Partnerships
OpenAI Taps Cerebras for $10 Billion in Low-Latency Compute

OpenAI announced a multi-year agreement with chip startup Cerebras Systems that will deliver 750 megawatts of dedicated AI compute to the ChatGPT maker, in what both companies describe as the largest high-speed inference deployment ever attempted.
The deal, valued at over $10 billion according to sources familiar with the terms, marks OpenAI’s most significant infrastructure bet outside its primary relationship with Microsoft. Cerebras will build and host the systems in phases through 2028, with the first capacity coming online this year.
The partnership targets a specific problem: speed. While OpenAI has scaled ChatGPT to 800 million weekly users, the company faces compute constraints that slow response times—particularly for demanding workloads like code generation, agentic tasks, and real-time voice interaction.
“Cerebras adds a dedicated low-latency inference solution to our platform,” said Sachin Katti, who leads OpenAI’s compute strategy. “That means faster responses, more natural interactions, and a stronger foundation to scale real-time AI to many more people.”
Why Wafer-Scale Silicon Matters
Cerebras’s pitch centers on its wafer-scale processors—chips the size of dinner plates that eliminate the communication delays inherent in systems stitched together from many smaller GPUs. The company claims its architecture delivers inference speeds up to 15 times faster than GPU-based alternatives, with models like GPT-OSS-120B running at roughly 3,000 tokens per second.
For OpenAI, that speed translates directly to user experience. When AI responds in real time—without the latency that makes conversations feel artificial—users engage more deeply and accomplish more. The company tested Cerebras’s silicon with its open-weight models before Thanksgiving, and technical conversations between the teams quickly escalated to a signed term sheet, according to Cerebras CEO Andrew Feldman.
“Just as broadband transformed the internet, real-time inference will transform AI,” Feldman said. “This enables entirely new ways to build and interact with AI models.”
The comparison isn’t hyperbole. Early dial-up internet supported email and basic browsing; broadband enabled streaming video, voice calls, and eventually the smartphone app economy. OpenAI appears to be betting that sufficiently fast inference will similarly unlock applications that current latency makes impractical—particularly for AI agents that must chain multiple operations together without human patience wearing thin.

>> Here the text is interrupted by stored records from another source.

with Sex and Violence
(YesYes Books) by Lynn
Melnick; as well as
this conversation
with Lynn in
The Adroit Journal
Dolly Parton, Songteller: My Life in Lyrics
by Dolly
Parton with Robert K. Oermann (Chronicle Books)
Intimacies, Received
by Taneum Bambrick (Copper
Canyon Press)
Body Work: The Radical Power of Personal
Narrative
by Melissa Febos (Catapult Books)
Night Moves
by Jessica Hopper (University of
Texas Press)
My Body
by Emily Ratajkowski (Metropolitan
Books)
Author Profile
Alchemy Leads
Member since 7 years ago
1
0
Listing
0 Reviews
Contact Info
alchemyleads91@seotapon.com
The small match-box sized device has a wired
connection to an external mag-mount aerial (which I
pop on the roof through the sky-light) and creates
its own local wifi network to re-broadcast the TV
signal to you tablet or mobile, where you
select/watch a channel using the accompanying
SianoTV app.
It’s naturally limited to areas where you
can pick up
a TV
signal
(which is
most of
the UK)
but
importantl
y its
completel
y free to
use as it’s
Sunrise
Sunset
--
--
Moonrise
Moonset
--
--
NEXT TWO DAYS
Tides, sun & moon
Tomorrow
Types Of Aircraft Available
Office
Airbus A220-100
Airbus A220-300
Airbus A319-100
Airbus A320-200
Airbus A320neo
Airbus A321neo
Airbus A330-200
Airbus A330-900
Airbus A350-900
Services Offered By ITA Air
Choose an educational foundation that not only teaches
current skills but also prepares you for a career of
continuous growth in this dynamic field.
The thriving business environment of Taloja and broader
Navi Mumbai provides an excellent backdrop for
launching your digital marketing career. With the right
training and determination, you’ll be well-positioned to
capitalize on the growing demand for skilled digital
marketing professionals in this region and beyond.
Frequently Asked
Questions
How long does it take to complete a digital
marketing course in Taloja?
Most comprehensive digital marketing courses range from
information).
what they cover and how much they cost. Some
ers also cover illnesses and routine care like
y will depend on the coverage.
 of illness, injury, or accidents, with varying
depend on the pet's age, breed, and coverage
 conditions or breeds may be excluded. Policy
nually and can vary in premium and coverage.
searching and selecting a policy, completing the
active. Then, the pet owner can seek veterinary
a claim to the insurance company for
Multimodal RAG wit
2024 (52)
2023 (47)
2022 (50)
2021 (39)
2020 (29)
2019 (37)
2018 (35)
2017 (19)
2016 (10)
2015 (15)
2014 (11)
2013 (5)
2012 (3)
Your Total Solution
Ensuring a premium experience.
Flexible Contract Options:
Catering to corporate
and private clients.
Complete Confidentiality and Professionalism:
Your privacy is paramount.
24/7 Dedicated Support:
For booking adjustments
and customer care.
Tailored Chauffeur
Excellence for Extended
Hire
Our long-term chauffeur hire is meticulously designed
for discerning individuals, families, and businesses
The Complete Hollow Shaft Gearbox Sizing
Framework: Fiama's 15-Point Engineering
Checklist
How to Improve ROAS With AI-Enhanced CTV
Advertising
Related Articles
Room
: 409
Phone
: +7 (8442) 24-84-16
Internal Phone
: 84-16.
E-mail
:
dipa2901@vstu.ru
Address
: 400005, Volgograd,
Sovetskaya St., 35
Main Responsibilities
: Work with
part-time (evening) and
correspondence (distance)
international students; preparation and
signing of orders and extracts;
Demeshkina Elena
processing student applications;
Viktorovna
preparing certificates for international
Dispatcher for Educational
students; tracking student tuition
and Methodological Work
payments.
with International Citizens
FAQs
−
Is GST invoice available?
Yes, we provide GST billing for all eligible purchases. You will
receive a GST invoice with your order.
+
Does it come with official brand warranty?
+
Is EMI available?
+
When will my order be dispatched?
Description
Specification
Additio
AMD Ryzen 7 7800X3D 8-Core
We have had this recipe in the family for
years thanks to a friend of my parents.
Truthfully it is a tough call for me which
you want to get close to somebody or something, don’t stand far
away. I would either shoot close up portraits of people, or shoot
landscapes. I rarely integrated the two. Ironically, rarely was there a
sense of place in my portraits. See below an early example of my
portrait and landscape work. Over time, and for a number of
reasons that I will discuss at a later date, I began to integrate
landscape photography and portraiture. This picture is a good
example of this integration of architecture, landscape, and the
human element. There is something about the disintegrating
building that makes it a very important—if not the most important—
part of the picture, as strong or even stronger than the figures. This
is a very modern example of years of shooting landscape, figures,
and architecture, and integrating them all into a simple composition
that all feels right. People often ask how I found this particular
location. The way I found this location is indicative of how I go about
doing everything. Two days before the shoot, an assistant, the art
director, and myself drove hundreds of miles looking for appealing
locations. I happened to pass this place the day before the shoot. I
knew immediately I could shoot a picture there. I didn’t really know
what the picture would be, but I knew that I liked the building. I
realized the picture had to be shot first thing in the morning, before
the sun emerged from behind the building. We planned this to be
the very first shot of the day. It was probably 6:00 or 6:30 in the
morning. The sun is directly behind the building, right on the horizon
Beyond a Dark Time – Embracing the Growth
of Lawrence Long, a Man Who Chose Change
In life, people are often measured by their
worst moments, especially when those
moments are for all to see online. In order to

The Infrastructure Arms Race Intensifies
The Cerebras deal comes as AI infrastructure valuations have exploded, with Databricks recently raising at $134 billion and Cerebras itself reportedly in talks for fresh funding at a $22 billion valuation. The compute demands of frontier AI models show no signs of plateauing, and companies are scrambling to lock in capacity before competitors do.
For Cerebras, the OpenAI partnership solves a business concentration problem. The United Arab Emirates’ G42 accounted for 87% of Cerebras’s revenue in the first half of 2024—a customer concentration that made investors nervous. Adding OpenAI as a major customer ahead of a potential IPO significantly de-risks the business.
For OpenAI, the deal diversifies its AI infrastructure beyond Microsoft’s Azure cloud. While Microsoft remains OpenAI’s primary compute provider, the Cerebras partnership gives OpenAI dedicated low-latency capacity optimized specifically for inference—a different workload than the training runs Microsoft’s infrastructure handles.
The timing also matters. OpenAI recently released GPT-5.2 amid intensifying competition from Google’s Gemini. As models grow more capable, the companies deploying them are discovering that raw intelligence isn’t enough—users also expect near-instantaneous responses. A brilliant AI that takes ten seconds to answer feels broken; the same AI responding in under a second feels magical.
Sam Altman, OpenAI’s CEO, is already an investor in Cerebras, and OpenAI once considered acquiring the company outright. This deal suggests the relationship is evolving into something more strategic: a partnership where both companies’ fates become intertwined in the race to make AI feel truly conversational.